Ce rêve, Mathieu Viannay l’a réalisé en mars 2008, quand il achète le restaurant La Mère Brazier, rue Royale, à Lyon.
« Pour en arriver là, j’ai dû franchir les étapes une à une », explique-t-il. Né à Versailles le 14 juillet 1967, il vient travailler à Lyon et achète son premier restaurant Les Oliviers, en 1998, à 31 ans. « Ce fut la première marche de mon rêve un peu fou. » En 2001, deuxième marche : il remplace Les Oliviers par un restaurant portant son nom, Mathieu Viannay. En 2004, il devient Meilleur ouvrier de France, puis obtient une étoile au Michelin, en 2005. « Petit à petit, je me rapprochais de mon rêve avec un restaurant et une étoile. » En 2008, quand Mathieu apprend qu’il y a une opportunité d’acquérir La Mère Brazier, il sait qu’il peut atteindre le rêve de ses 18 ans. « La Mère Brazier est un restaurant mythique, où se sont succédé hommes politiques et personnalités lyonnaises et étrangères. C’était un honneur et une fierté de reprendre cette adresse renommée, c’était aussi un challenge. » Un an à peine après avoir investi les lieux, la deuxième étoile vient couronner le travail de Mathieu, désormais à la tête d’un restaurant doublement étoilé avec… une histoire !
Gisèle LOMBARD

Il est parti à Mayotte
construire son propre voilier

« J’ai les poissons, les tortues et les dauphins à mes côtés quand je fabrique mes meubles. » À bientôt 55 ans, Nicolas Hilly, a réalisé son rêve : construire son propre bateau. Ce menuisier vit aujourd’hui à bord de son voilier, sur les eaux de l’océan Indien. Un rêve d’enfant. Il quitte l’agglomération lyonnaise à l’âge de 26 ans pour s’installer à La Réunion. Une étape avant de faire escale quelques années à Madagascar, sur l’Île Sainte-Marie, pour finalement rejoindre Mayotte. « J’ai réussi à construire mon premier bateau en 2000, il s’appelait le Nomade. Ce n’était pas encore le bateau de mes rêves, mais il m’a permis de bosser. J’emmenais les touristes voir les baleines ! »

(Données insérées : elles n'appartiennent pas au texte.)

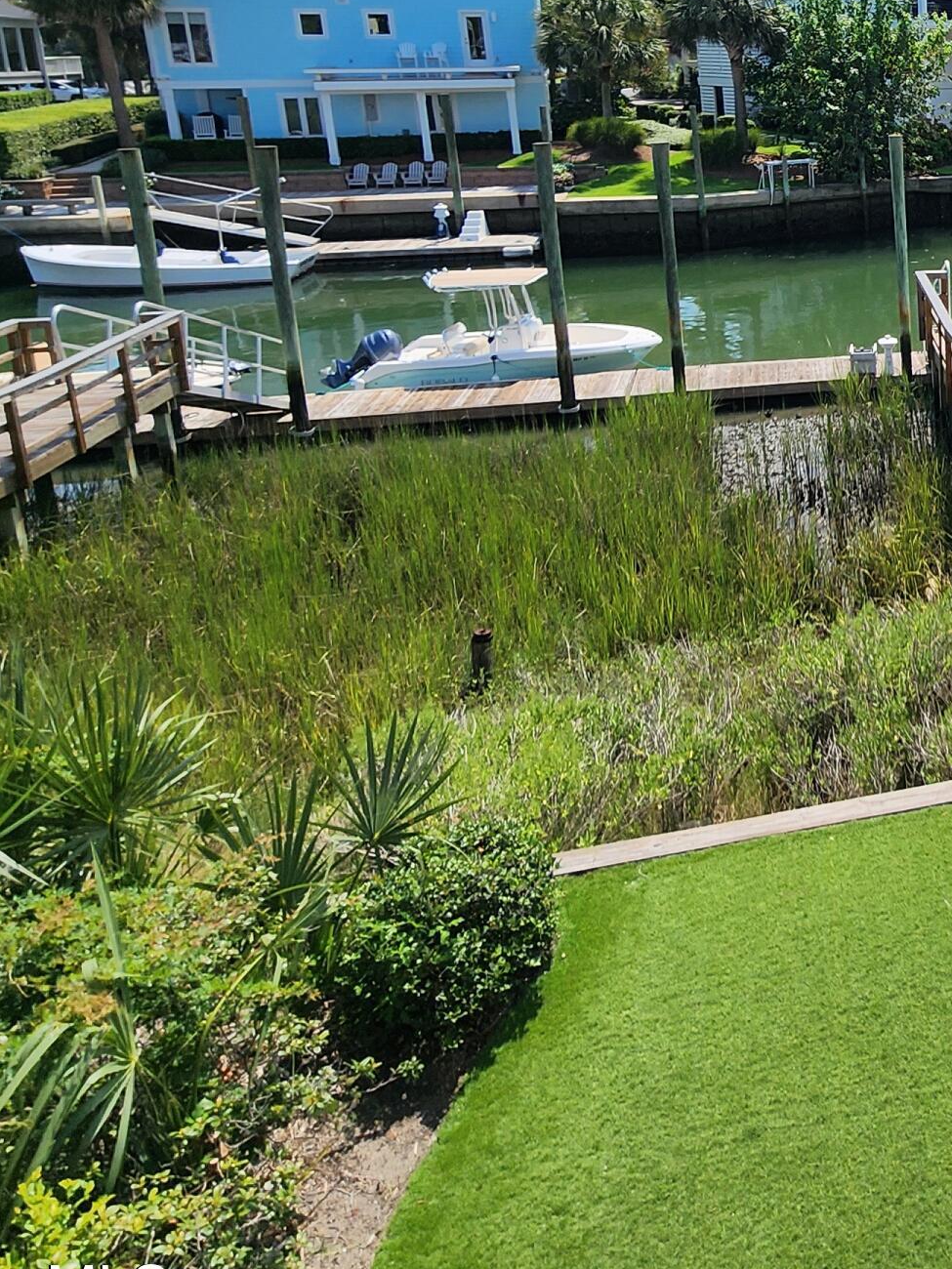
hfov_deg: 35.6
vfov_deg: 56.5
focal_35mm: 30
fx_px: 1100
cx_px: 1167
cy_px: 291
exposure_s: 1/2961
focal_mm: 2.2
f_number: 2.2
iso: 50
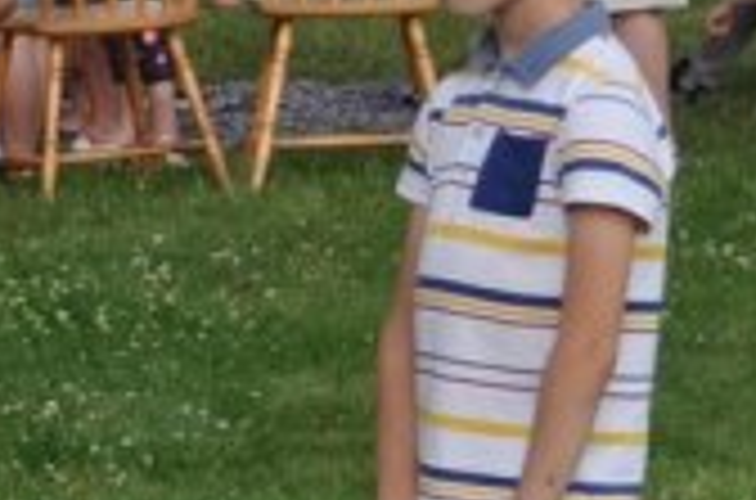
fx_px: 9005
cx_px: -1096
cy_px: 768
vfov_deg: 3.2
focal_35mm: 430
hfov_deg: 4.7
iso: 200
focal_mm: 40
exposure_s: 1/125
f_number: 5.6
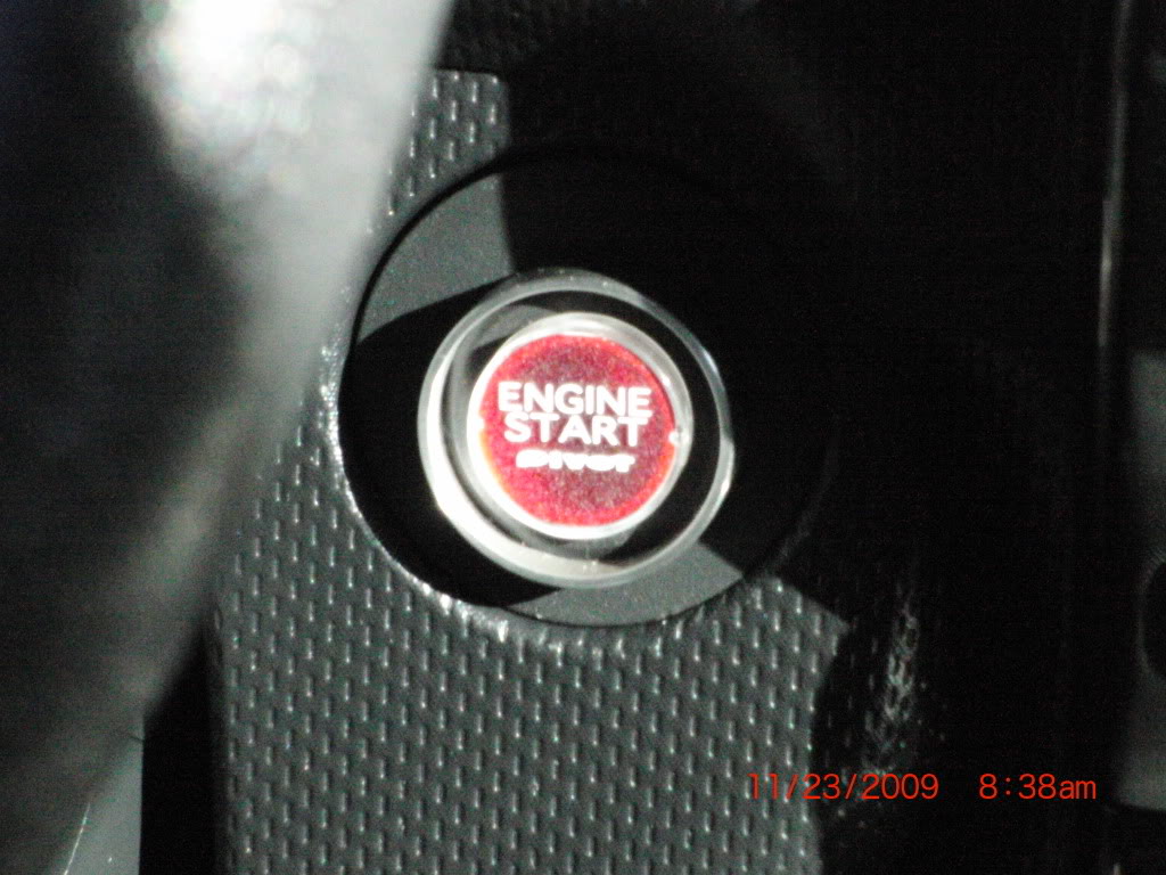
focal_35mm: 185
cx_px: 583
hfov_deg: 10.7
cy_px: 438
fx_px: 6232
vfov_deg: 8.0
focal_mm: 32.1
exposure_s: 1/250
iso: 1600
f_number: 10.8
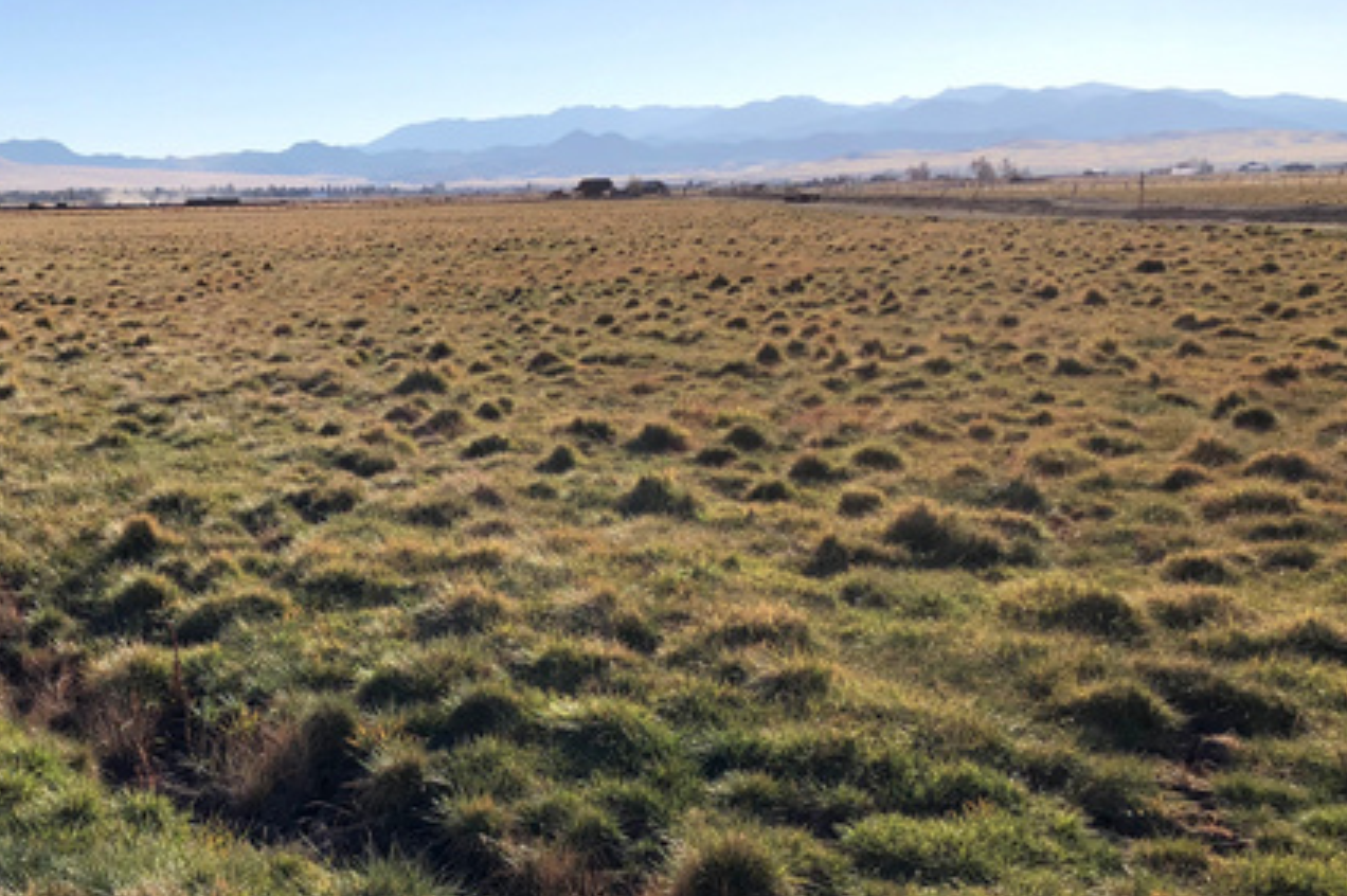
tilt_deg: -9.9
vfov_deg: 30.4
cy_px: 496
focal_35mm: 44
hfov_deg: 43.3
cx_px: 359
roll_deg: +1.4
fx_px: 1645
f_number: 1.8
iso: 20
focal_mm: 3.99
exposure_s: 1/2825
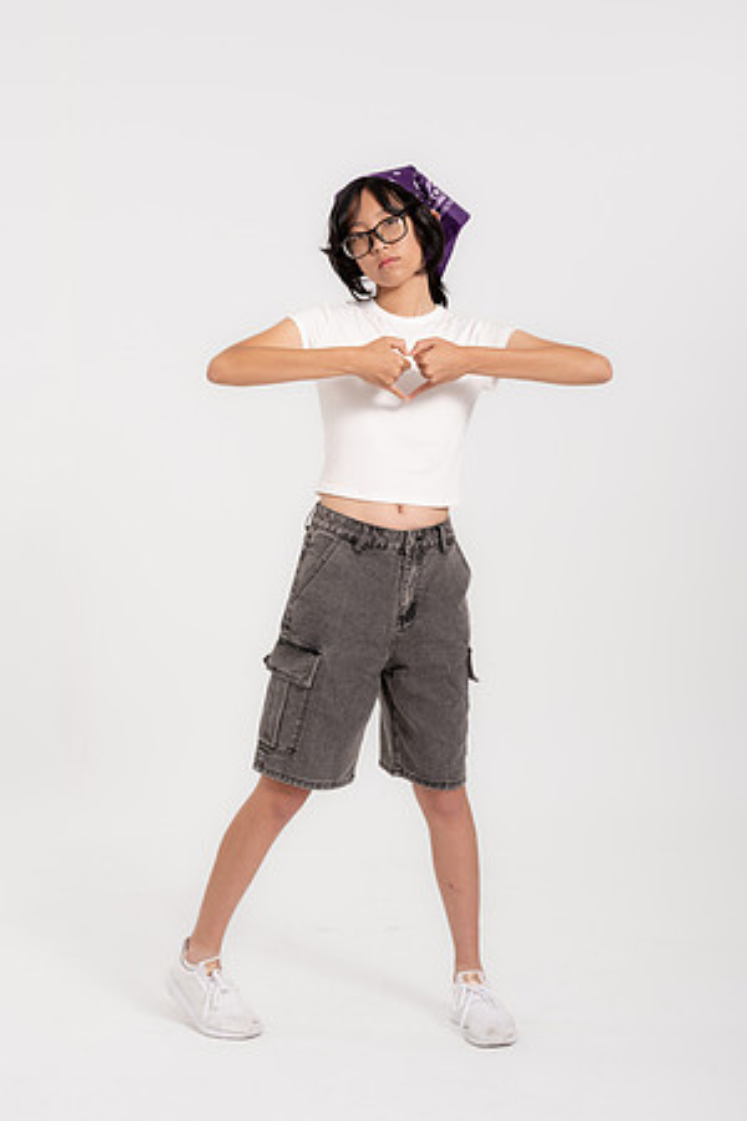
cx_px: 374
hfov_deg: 23.4
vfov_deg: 34.5
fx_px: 1805
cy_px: 560
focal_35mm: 58
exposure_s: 1/160
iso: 400
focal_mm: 58
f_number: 10
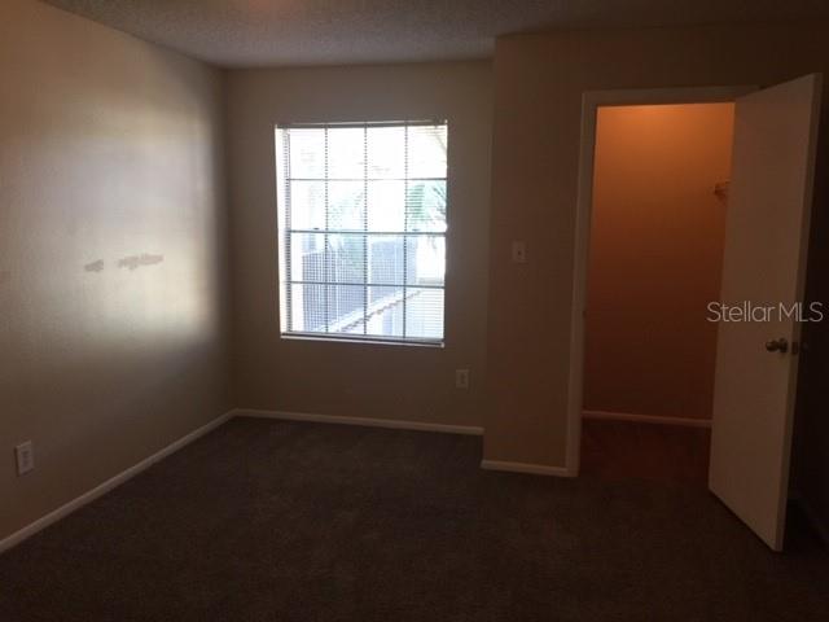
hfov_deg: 61.7
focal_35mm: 29
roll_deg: -1.0
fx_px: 695
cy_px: 311
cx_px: 414
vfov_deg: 48.2
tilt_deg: -8.5
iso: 50
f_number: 2.2
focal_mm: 4.15
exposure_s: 1/30
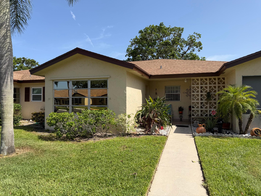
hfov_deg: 71.6
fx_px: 181
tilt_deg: +1.1
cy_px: 98
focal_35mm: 24
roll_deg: -0.1
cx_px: 130
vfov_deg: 56.8
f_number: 1.78
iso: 80
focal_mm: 6.76
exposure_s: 1/4167
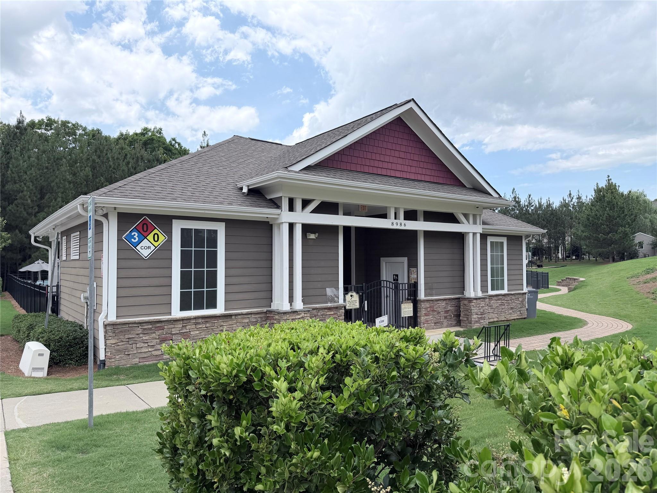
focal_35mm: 24
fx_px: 456
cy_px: 246
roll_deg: +0.0
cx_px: 328
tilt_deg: +1.4
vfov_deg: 56.8
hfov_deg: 71.6
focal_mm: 6.76
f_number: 1.78
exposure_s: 1/4167
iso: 80
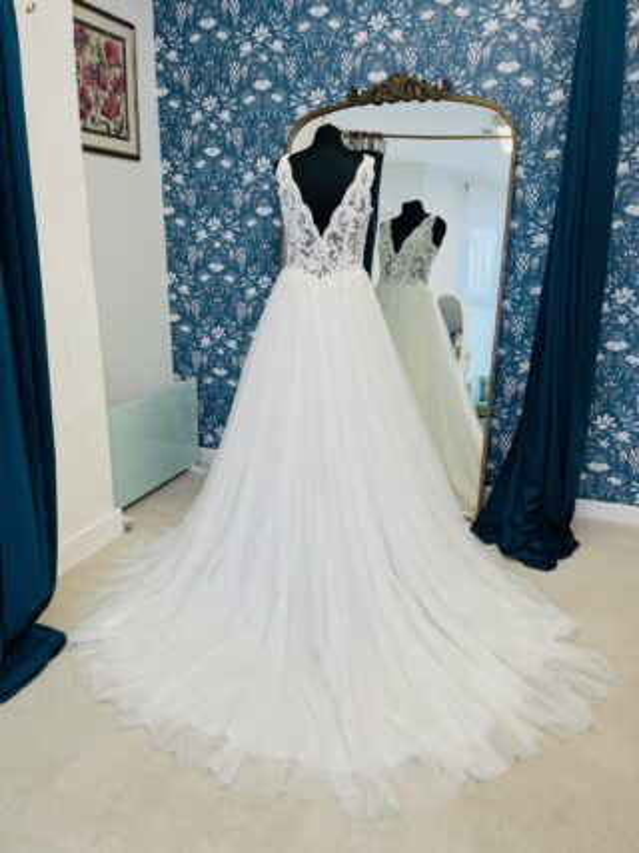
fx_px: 640
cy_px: 426
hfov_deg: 53.0
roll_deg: +0.0
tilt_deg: -16.8
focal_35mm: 26
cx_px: 320
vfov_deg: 67.3
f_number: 1.6
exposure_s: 1/100
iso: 32
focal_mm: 5.1
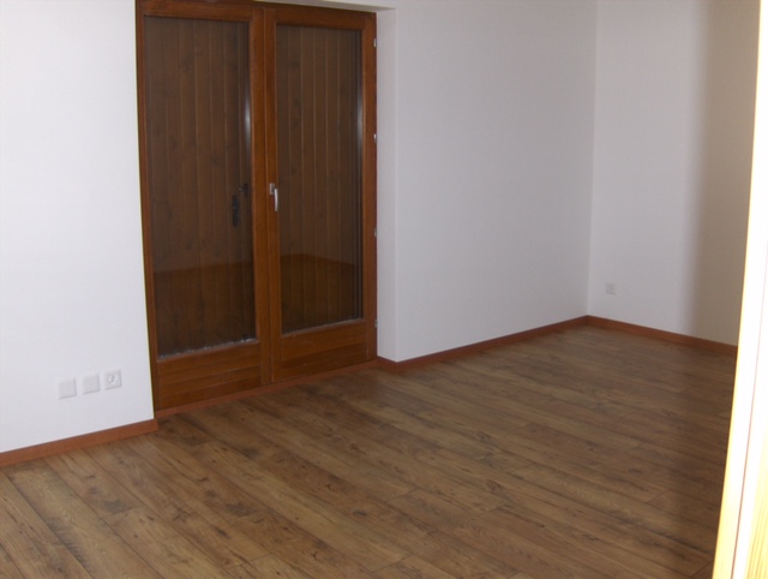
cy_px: 290
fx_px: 778
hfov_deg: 52.6
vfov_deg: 40.8
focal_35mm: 35
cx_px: 384
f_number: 2.8
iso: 108
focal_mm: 7.5
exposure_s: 1/60
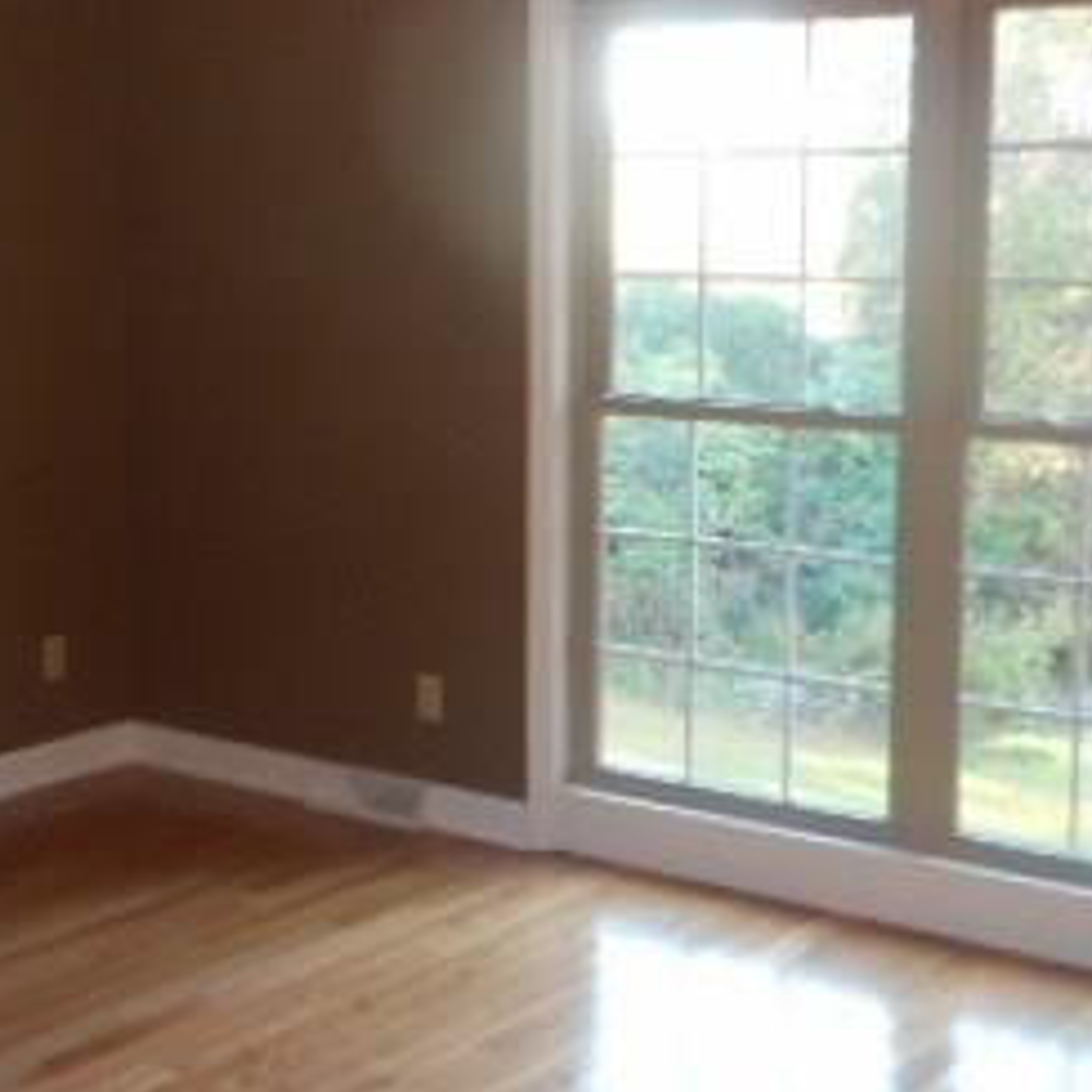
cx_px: 376
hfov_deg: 29.4
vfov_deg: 29.5
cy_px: 492
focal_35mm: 58
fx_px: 2070
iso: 320
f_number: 3.7
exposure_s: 1/25
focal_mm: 4.5
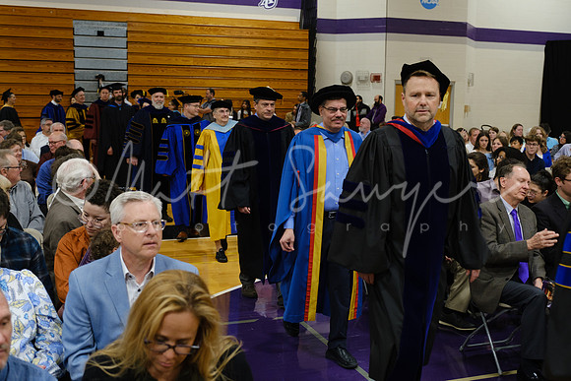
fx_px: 666
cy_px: 190
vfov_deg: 31.9
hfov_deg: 46.4
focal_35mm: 42
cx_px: 286
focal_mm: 28.3
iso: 1250
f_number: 3.2
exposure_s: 1/100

Un voilier de 60 tonnes et 18,50 mètres de long

C’est à Brest, en 2004, qu’il trouve le modèle parfait. « C’est un dundee langoustier de Camaret des années 1900, un voilier de travail », précise Nicolas Hilly. Il débute la construction du bateau, en 2006, à Mayotte, sur la plage du village M’Zouazia. Nom qu’il donne à son voilier. «C’est un hommage au village et à tous ses habitants qui m’ont accueilli et aidé.» Il construit globalement seul ce voilier. Un chantier titanesque de 60 tonnes, 18,50 mètres de long et de hauteur. Pour les 113 m3 de bois utilisés, il choisit lui-même, dans la Creuse, 120 chênes et 30 mélèzes ! M’Zouazia est enfin mis à l’eau en 2011 après six tentatives. «Mon rêve était de vivre à bord d’un bateau, mais certaines fois, je me demande ce que j’ai fait !» Aujourd’hui, s’il a repris son métier de menuisier, ce père de sept enfants espère bientôt pouvoir se rapprocher des siens. «J’aimerais rejoindre l’Europe pour voyager avec mes plus jeunes enfants et leur faire l’école à bord du bateau afin de découvrir le monde autrement.»